The Multimodal Interaction Working Group of the World Wide Web Consortium (W3C) in late May advanced Emotion Markup Language (EmotionML) 1.0 as a formal recommendation, effectively making it the industry standard for representing human emotions within computer applications.
The language, according to the W3C recommendation, enables systems that observe human-to-human interactions, such as customer frustration monitoring in call center applications, to identify and represent the emotional elements so the system can process interactions accordingly.
EmotionML isn't the actual technology for computer systems to recognize and generate emotion, Deborah Dahl, chair of the W3C working group, explains. But, "because it's a standard language for expressing emotion, it will make it much easier for different implementations of emotion technology to work together," she says. "It will make a lot of really cool things possible."
EmotionML is a plug-in language suitable for use in manual annotation of material involving emotions, such as videos or speech recordings, automatic recognition of emotions from user behavior, and the generation of emotion-related system responses. The W3C committee had been working on the standard since 2007, with the first working draft published in 2009.

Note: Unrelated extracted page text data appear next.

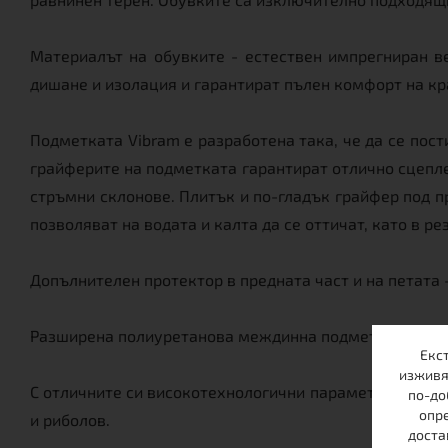
Материалът на обувките - естествен импрегниран в
дишане и изолация и гарантират пълен комфорт на кр
Подметката Vibram е разработена така, че да се пос
грайферите на подметката гарантират отлично сцепле
стръмни склонове. Плитък и по-гладък грайфер под 
позволяват на водата и калта да се оттичат, като в р
Допълнителен протектор в предната част и на петата 
Разширена полиуретанова междинна подметка за меко
Екс
изживя
С отличните си високотехнологични параметри и каче
по-до
опре
и риболов.
доста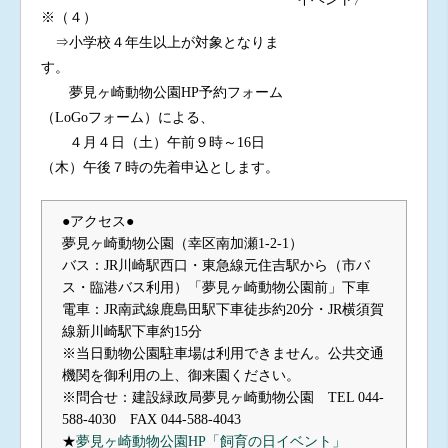
※（４）
⇒小学校４年生以上が対象となりま
す。
夢見ヶ崎動物公園HP予約フォーム
（LoGoフォーム）による、
４月４日（土）午前９時～16日
（木）午後７時の先着申込とします。
●アクセス●
夢見ヶ崎動物公園（幸区南加瀬1-2-1）
バス：JR川崎駅西口・東急線元住吉駅から（市バ
ス・臨港バス利用）「夢見ヶ崎動物公園前」下車
電車：JR南武線鹿島田駅下車徒歩約20分・JR横須賀
線新川崎駅下車約15分
※当日動物公園駐車場は利用できません。公共交通
機関を御利用の上、御来園ください。
※問合せ：建設緑政局夢見ヶ崎動物公園 TEL 044-
588-4030 FAX 044-588-4043
★
夢見ヶ崎動物公園HP「飼育の日イベント」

EmotionML could be applied to expressive speech synthesis, generating synthetic speech to express such emotions as happy, sad, friendly, or apologetic; emotion recognition, such as spotting angry customers in speech dialogue systems; support for people with disabilities, enabling them to identify the emotional context of written or spoken content; and marking up media transcripts and captions to help deaf or hearing-impaired people who cannot hear a soundtrack. The plug-in language could also aid opinion mining/sentiment analysis to automatically track customers' attitudes regarding a product across blogs and other text-based media, fear detection for surveillance purposes, and character design and control for video games and virtual worlds.
Dahl points out that EmotionML can help compare what a person is saying with his facial expressions and gestures, something that would come in handy when analyzing input from focus groups.
As the Web becomes ubiquitous, interactive, and multimodal, technology needs to deal increasingly with human factors, including emotions, she adds.
To that end, EmotionML "should stimulate a lot of good applications, such as more expressive text-to-speech, better handling of angry or unhappy callers in the call center, assistive devices for people who have trouble recognizing emotions, more realistic avatars, etc.," Dahl says. "It will be a more and more important standard as emotion recognition and generation technology become available and are integrated into other systems."
The industry has yet to agree on a full list of the emotional states to be represented or the names to be given to them, because the list of emotion-related states that should be distinguished varies depending on the application domain. Basically, the vocabulary needed depends on the context of use. An app for collecting contact center surveys, for example, might want to consider anger, while the speech synthesis portion of an IVR would likely not want to convey that emotion.
EmotionML merely identifies and defines the possible structural elements to be used and allows users to plug in the vocabularies that they consider appropriate for their work.
Dahl says this is something that will more likely be handled by system designers. "Vendors will probably incorporate the types of emotions they want to register right into their speech recognition applications," she states.